Esta vida cuyo aislamiento y fidelidad lo habían convertido como vimos en una legítima leyenda, iba a cerrarse con una tragedia. Ese recinto sagrado donde se había recluido fue hollado también por la barbarie nazi. Entre el 2l y el 24 de junio de 1940 un panadero de Silesia devenido miembro de la Wermacht se introduce en la morada de Saint-Pol-Roux, amenaza a todos con sus armas hasta conducirlos al sótano y, al pretender llevarse a Divine, la queridísima hija del gran poeta, provoca su comprensible resistencia, que desencadena el drama. El soldado alemán no sólo hiere en la pierna izquierda a la muchacha sino que mata de un tiro en la boca a su doncella Rose y, después de trabarse en lucha con el venerable anciano, lo deja como muerto con dos balazos en el cuerpo. No satisfecho aún, cargó a la pobre Divine sobre sus hombros y la condujo al salón, donde perpetró sobre ella un nuevo crimen. Y nadie puede saber lo que hubiera sucedido además si al perro-lobo de la muchacha, que dormía en el primer piso, no se le hubiera ocurrido despertarse, haciendo huir al infame.
Como sonámbulo, sin poder aceptar del todo la cruda realidad, Saint-Pol-Roux sobrevivió todavía algunos meses casi automáticamente pero, un día de octubre, se vio obligado a asistir atónito al pillaje de su casa, y a la quema o destrucción de sus preciosos manuscritos, que representaban más de treinta años de labor. No pudiendo soportar esta última prueba, Saint-Pol-Roux muere el 18 de octubre de 1940, en brazos de su hija, internado en el mismo hospital de Brest donde Divine se había recuperado. El ataúd fue llevado en brazos por cuatro marinos langosteros con rostro de estatua, que hicieron un alto ante la tumba de Rose antes de conducirlo a su reposo final, en el cementerio de Camaret. Como si todo esto fuera poco, su Manoir de Coecilian, que había sido ocupado por los alemanes, fue bombardeado en agosto de 1944 por la aviación aliada, y completamente incendiado.

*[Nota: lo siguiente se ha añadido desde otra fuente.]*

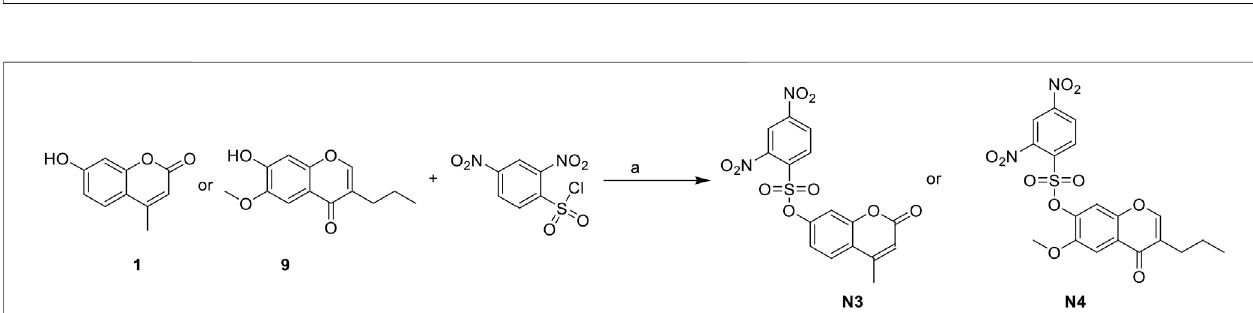
SCHEME 3 | The synthetic route of compounds N1 , N2 . Reagent and conditions: (a) Et 3 N, (dppf)PdCl 2 , 1,4-dioxane, 2-(2,2-dimethyl-1,3,5-dioxaborinan-5-yl)- 5,5-dimethyl-1,3,2-dioxaborinane, 120 ° C, re fl ux, Yields: 75.6% (N1) and 82.2% (N2) .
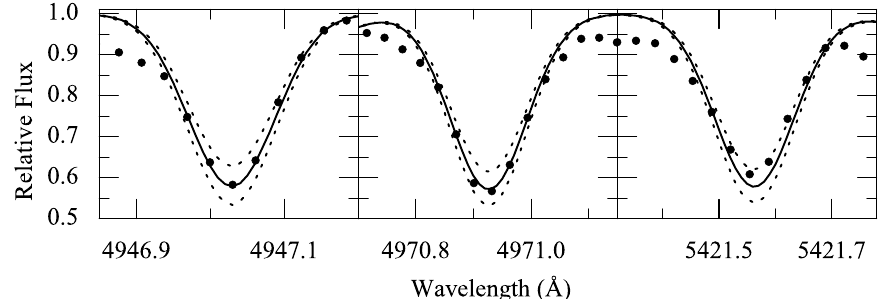
Fig. 20. Nd II lines in the spectrum of HD 209621. The synthetic profiles are given for the three neodymium abundances, log ϵ (Nd) = 1 . 11 ± 0 . 15.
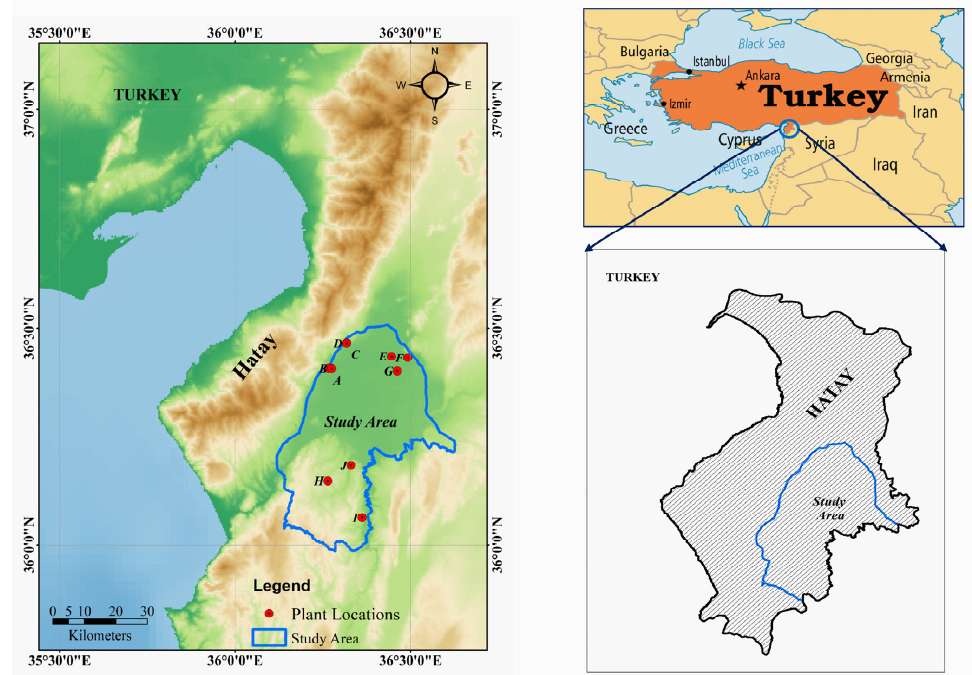
Figure 4. Location map of the study area, which covers an area of 1354 km 2 in the Hatay region of Turkey. The map shows the 10 sampling locations (red dots), and was created using Google Earth Pro and ArcGIS version 10.5.1. (Licensed).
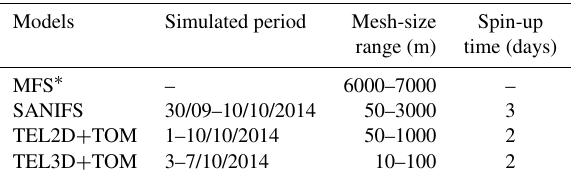
Table 1. Setup of the models used in the present multiple- nesting approach: simulated period, mesh-size and spin-up time for MFS (Fig. 1a), SANIFS (Fig. 1b), TEL2D + TOM (Fig. 1c) and TEL3D + TOM (Fig. 1d)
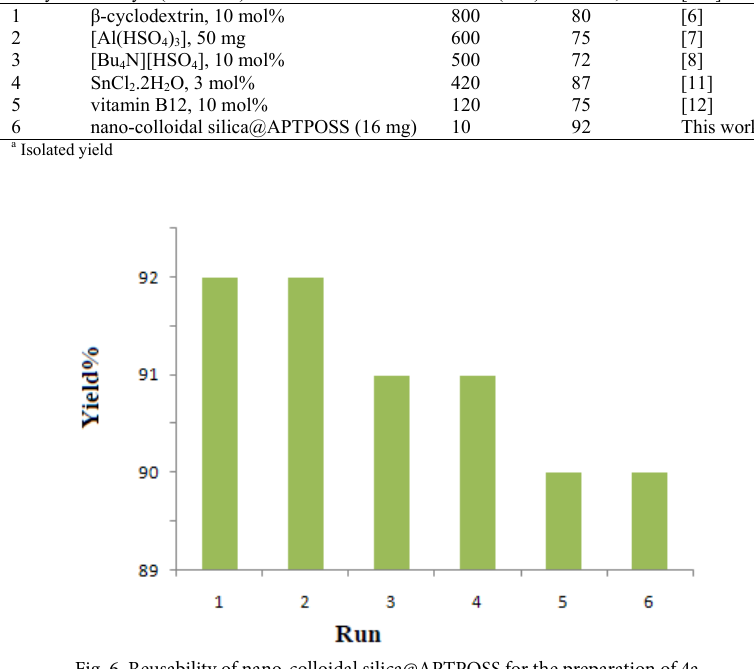
Fig. 6. Reusability of nano-colloidal silica@APTPOSS for the preparation of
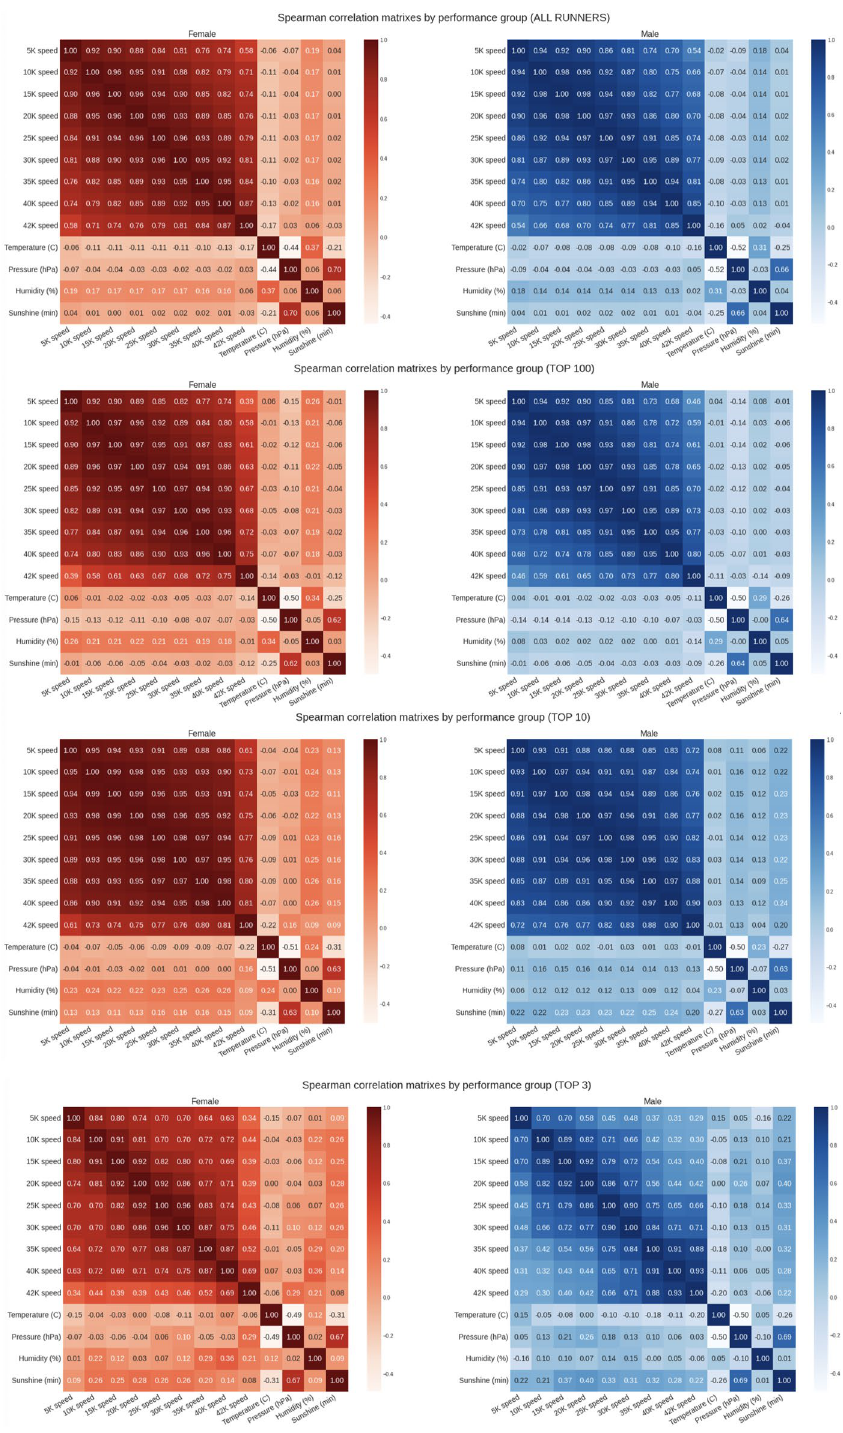
Figure 8. Spearman correlation matrixes by performance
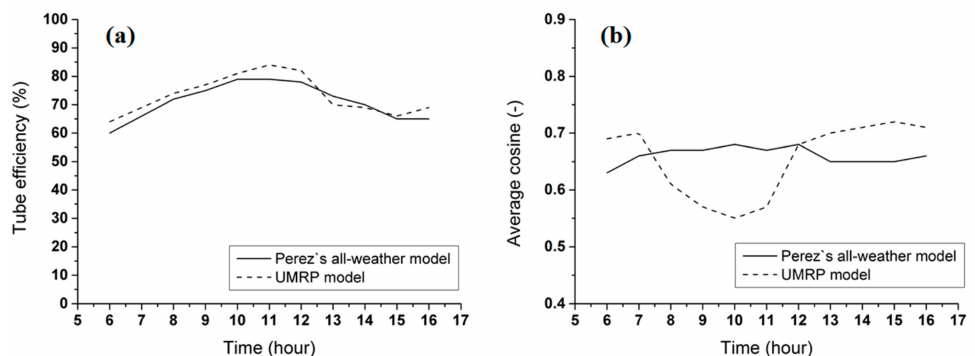
Figure 10. The same as in Figure 6, but for a partly cloudy day, 14 June 2015.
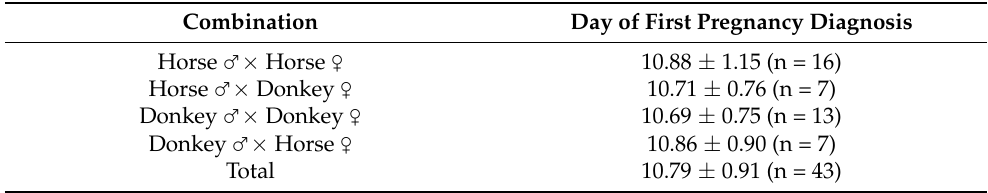
Table 4. Day of first embryo detection (mean ± SD) in horse and donkey females inseminated with horse and donkey semen ( p >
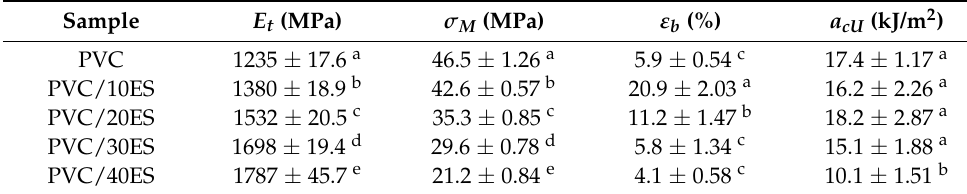
Table 4. Mechanical properties of PVC and PVC/ES composites.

Pero otro círculo, no menos simbólico, se había cerrado también antes: en 1932, a los setenta y un años de edad, Saint-Pol-Roux recibe finalmente la Legión de Honor, que había sido pedida para él, ya en 1910, por uno de sus primeros admiradores: nada menos que Guillaume Apollinaire, sin duda el legítimo padre del espíritu moderno. Así, esta vida auténticamente legendaria cobraba todavía una mayor representatividad, de la cual sólo el profundo apagón cultural de nuestra época puede explicar que parezca haberse mitigado. Porque a Saint-Pol-Roux le cabe el alto honor de haber investido lo mejor de las tradiciones poéticas francesas, de haber prácticamente encabezado uno de los momentos más intensos y más íntimamente enriquecedores de su transición, como es el simbolismo y, por añadidura, pero no por casualidad, también el de haber alimentado a las grandes vanguardias que iluminarían, desde sus primeras décadas, lo mejor del arte y de la cultura del siglo XX. Que una personalidad semejante continúe sin ser debidamente apreciada, en su verdadera dimensión, no sólo entre nosotros sino inclusive en su propio país, y en el mismísimo Viejo Mundo, no es sino otro testimonio más de la honda crisis, de la inmensa pobreza que parece afectar de raíz a la vida cultural contemporánea.